2For the 50-MCQ section in Paper B, practise quick recall facts such as probing-depth thresholds, fluoride concentrations and local anaesthetic maximum doses so you can move at about one minute per question.
3Learn the 2017 periodontal disease classification and be able to distinguish gingivitis, periodontitis staging and grading, since these underpin many assessment questions.
4Practise interpreting bitewing and periapical radiographs, identifying caries, calculus and bone loss as well as common image faults, to prepare for Paper B's visual interpretation section.
5Study the New Zealand framework specifically: the Health Practitioners Competence Assurance Act, the Dental Council dental hygiene scope of practice and standards, the Code of Rights and cultural safety expectations.
6Rehearse recognition and first-line management of medical emergencies such as syncope, hypoglycaemia, anaphylaxis and asthma, as these are common high-yield topics.

Frequently Asked Questions

What is the format of the NZ Dental Hygiene Registration Examination written component?

The Written Examination has two 3-hour papers. Paper A uses essay and short written answers. Paper B combines one hour of 50 multiple-choice questions with two hours of visual interpretation of clinical images and radiographs answered in short written form.

How many multiple-choice questions are on the written examination?

Paper B includes 50 multiple-choice questions to be completed in one hour, alongside a separate two-hour visual interpretation section using images and radiographs.

What passing standard is required?

Candidates must achieve a pass (C-) in each of the two written papers, and then pass the clinical examination. You have three years from first sitting and a maximum of three attempts in total across the written and clinical components.

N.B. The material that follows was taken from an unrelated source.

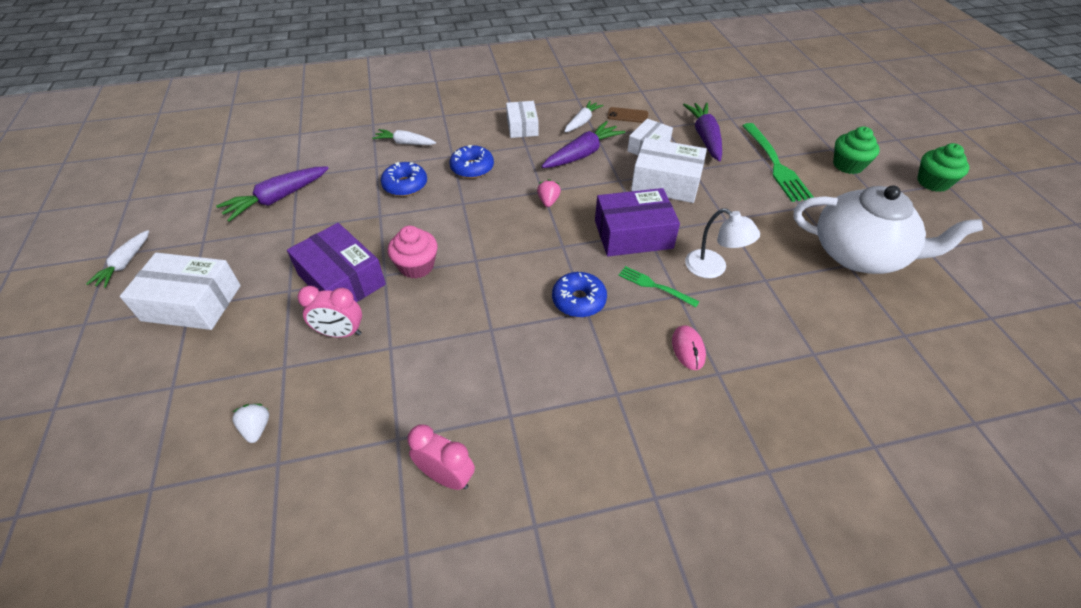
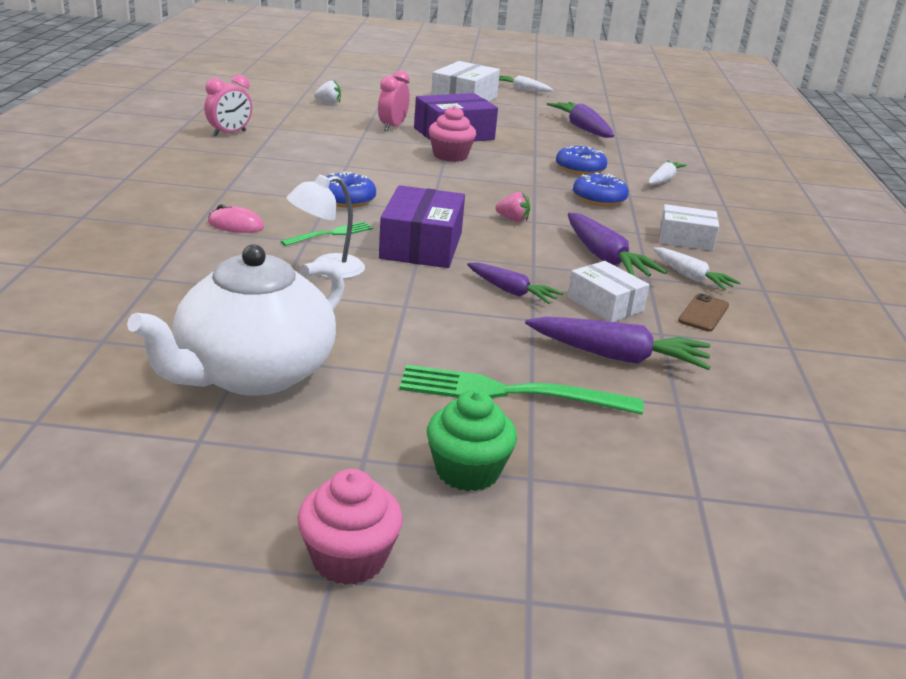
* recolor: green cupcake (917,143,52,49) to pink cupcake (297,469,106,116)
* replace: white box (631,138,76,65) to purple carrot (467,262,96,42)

How much does the examination cost?

Under the Dental Council 2026/27 fee schedule the written examination is NZD $7,431.30 (incl. GST) and the clinical examination is NZD $9,660.00 (incl. GST). Registration and practising certificate fees apply separately after passing.

Who needs to sit the NZDHREX?

Internationally qualified dental hygienists who do not hold a Dental Council prescribed qualification and want to register in the dental hygiene scope of practice. Those who hold a prescribed qualification, or who are registered in Australia, may use other pathways.

Are these official Dental Council practice questions?

No. These are original OpenExamPrep questions modelled on the knowledge areas of the written papers. They are study practice only and are not affiliated with or endorsed by the Dental Council of New Zealand.